→ EXERCISE GOAL
Set down each entry as it stands. Skip the pictures.

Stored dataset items

=== Begin Enclosure ===

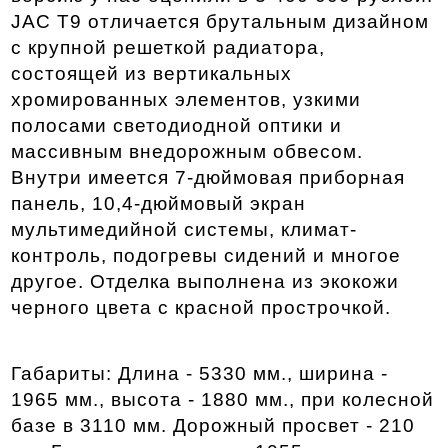
JAC T9 отличается брутальным дизайном 
с крупной решеткой радиатора, 
состоящей из вертикальных 
хромированных элементов, узкими 
полосами светодиодной оптики и 
массивным внедорожным обвесом. 
Внутри имеется 7-дюймовая приборная 
панель, 10,4-дюймовый экран 
мультимедийной системы, климат-
контроль, подогревы сидений и многое 
другое. Отделка выполнена из экокожи 
черного цвета с красной прострочкой. 
Габариты: Длина - 5330 мм., ширина - 
1965 мм., высота - 1880 мм., при колесной 
базе в 3110 мм. Дорожный просвет - 210 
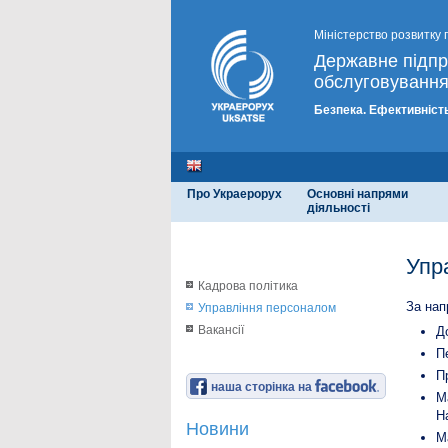
Міністерство розвитку 
Державне підп
обслуговування
Безпека. Ефективність
Про Украерорух
Основні напрями
діяльності
Упр
Кадрова політика
За нап
Управління персоналом
Вакансії
Д
П
П
наша сторінка на
М
Н
Новини
М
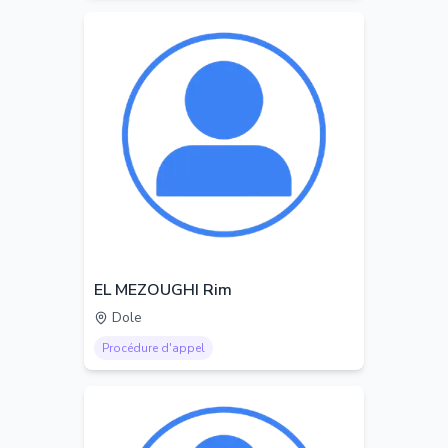
EL MEZOUGHI Rim
Dole
Procédure d'appel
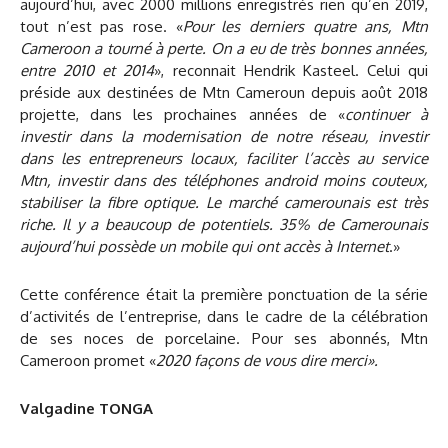
aujourd’hui, avec 2000 millions enregistrés rien qu’en 2019,
tout n’est pas rose. «
Pour les derniers quatre ans, Mtn
Cameroon a tourné à perte. On a eu de très bonnes années,
entre 2010 et 2014
», reconnait Hendrik Kasteel. Celui qui
préside aux destinées de Mtn Cameroun depuis août 2018
projette, dans les prochaines années de «
continuer à
investir dans la modernisation de notre réseau, investir
dans les entrepreneurs locaux, faciliter l’accès au service
Mtn, investir dans des téléphones android moins couteux,
stabiliser la fibre optique. Le marché camerounais est très
riche. Il y a beaucoup de potentiels. 35% de Camerounais
aujourd’hui possède un mobile qui ont accès à Internet
.»
Cette conférence était la première ponctuation de la série
d’activités de l’entreprise, dans le cadre de la célébration
de ses noces de porcelaine. Pour ses abonnés, Mtn
Cameroon promet «
2020 façons de vous dire merci».
Valgadine TONGA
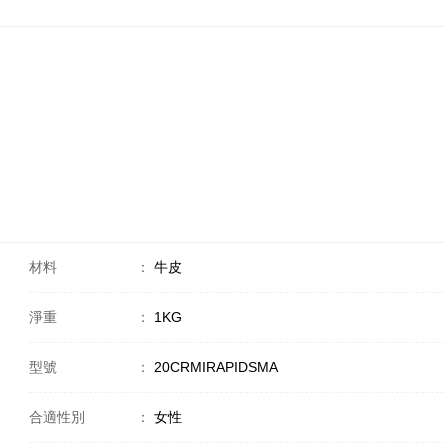
材料
：
牛皮
淨重
：
1KG
型號
：
20CRMIRAPIDSMA
合適性別
：
女性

=== End Enclosure ===

→ ANSWER AREA
JAC T9 отличается брутальным дизайном 
с крупной решеткой радиатора, 
состоящей из вертикальных 
хромированных элементов, узкими 
полосами светодиодной оптики и 
массивным внедорожным обвесом. 
Внутри имеется 7-дюймовая приборная 
панель, 10,4-дюймовый экран 
мультимедийной системы, климат-
контроль, подогревы сидений и многое 
другое. Отделка выполнена из экокожи 
черного цвета с красной прострочкой. 
Габариты: Длина - 5330 мм., ширина - 
1965 мм., высота - 1880 мм., при колесной 
базе в 3110 мм. Дорожный просвет - 210 
Міністерство розвитку 
Державне підп
обслуговування
Безпека. Ефективність
Про Украерорух
Основні напрями
діяльності
Упр
Кадрова політика
За нап
Управління персоналом
Вакансії
Д
П
П
наша сторінка на
М
Н
Новини
М
EL MEZOUGHI Rim
Dole
Procédure d'appel
aujourd’hui, avec 2000 millions enregistrés rien qu’en 2019,
tout n’est pas rose. «
Pour les derniers quatre ans, Mtn
Cameroon a tourné à perte. On a eu de très bonnes années,
entre 2010 et 2014
», reconnait Hendrik Kasteel. Celui qui
préside aux destinées de Mtn Cameroun depuis août 2018
projette, dans les prochaines années de «
continuer à
investir dans la modernisation de notre réseau, investir
dans les entrepreneurs locaux, faciliter l’accès au service
Mtn, investir dans des téléphones android moins couteux,
stabiliser la fibre optique. Le marché camerounais est très
riche. Il y a beaucoup de potentiels. 35% de Camerounais
aujourd’hui possède un mobile qui ont accès à Internet
.»
Cette conférence était la première ponctuation de la série
d’activités de l’entreprise, dans le cadre de la célébration
de ses noces de porcelaine. Pour ses abonnés, Mtn
Cameroon promet «
2020 façons de vous dire merci».
Valgadine TONGA
材料
：
牛皮
淨重
：
1KG
型號
：
20CRMIRAPIDSMA
合適性別
：
女性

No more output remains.